Time passed.  I was restless.  As much as my work is sedentary, it doesn’t require me to just sit and wait.  I get up and do things when my body needs it.  Here, I had to check the progress of the surgery each time I left the room.  Luckily, my timing was good, so when they came for me, I was there and seated, waiting in readiness.  I quickly put away my things and went back to the private, little cubby we’d started in.  Alex was still drowsing under the effects of the anesthesia, fluttering between sleep and wakefulness, covered in blankets, and beneath the blankets he was naked.  A patch of gauze was taped over his incision, and his hand was wrapped with self-sticky bandages to keep him from trying to rip out his IV again.

He threw up once, violently, but then was done, and seemed to feel better.  He refused to drink or eat for them, but I’d warned them that might happen.  The nurse had gone through the trouble to get Alex cheese sticks, but even these held no appeal for him.  After a while, he let me dress him.  Then, he let me put water to his lips by placing the droplet on my finger and touching to his lips.  He’d rub it into his chapped lips, but wouldn’t let me bring cup or straw near to him.

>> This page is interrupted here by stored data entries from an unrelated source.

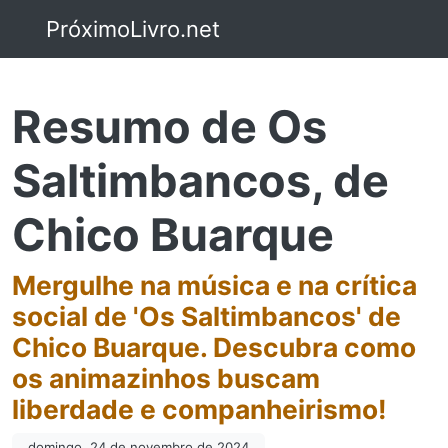
PróximoLivro.net
Resumo de Os
Saltimbancos, de
Chico Buarque
Mergulhe na música e na crítica
social de 'Os Saltimbancos' de
Chico Buarque. Descubra como
os animazinhos buscam
liberdade e companheirismo!
domingo, 24 de novembro de 2024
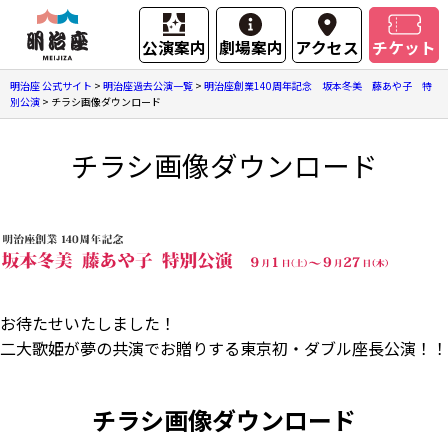
公演案内
劇場案内
アクセス
チケット
明治座 公式サイト
>
明治座過去公演一覧
>
明治座創業140周年記念 坂本冬美 藤あや子 特
別公演
>
チラシ画像ダウンロード
チラシ画像ダウンロード
お待たせいたしました！
二大歌姫が夢の共演でお贈りする東京初・ダブル座長公演！！
チラシ画像ダウンロード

The nurse called the doctor to ask if Alex could go home without drinking, and that was approved.  A little while later, I brought the van to the front while they rolled Alex to me in an oversized wheelchair, so he could curl up in the seat.  My new, full-sized van made the trip a bit easier.  I opened the double doors wide, and then lifted Alex up and placed him into the nearest seat, reclining it a little, buckled him in, and covered him with my winter coat, which I’d left in the van.  The hazy sun had burned away the fog and the slickness, so the drive to my mom’s was quick, and aside from the chill of surgery and the overall comfort of being just on the edge of too warm, the coat/blanket was unnecessary.

Everything went smoothly.  Everyone adapted their expectations to Alex’s peculiarities, especially in regards to not assuming that his unwillingness to eat or drink was a sign of distress.  I did have a bit of difficulty getting the pain medicine from the pharmacy, though that might have been a product of my fatigue and worry.  In the end, the pain medicine turned out to be a liquid form of regular Tylenol in a kid-sized dose; so we’re using the tablets of “melt away” Tylenol that we usually use instead, because I can crush it up in his class of soda, just like I do for the melatonin, and he takes it much better that way.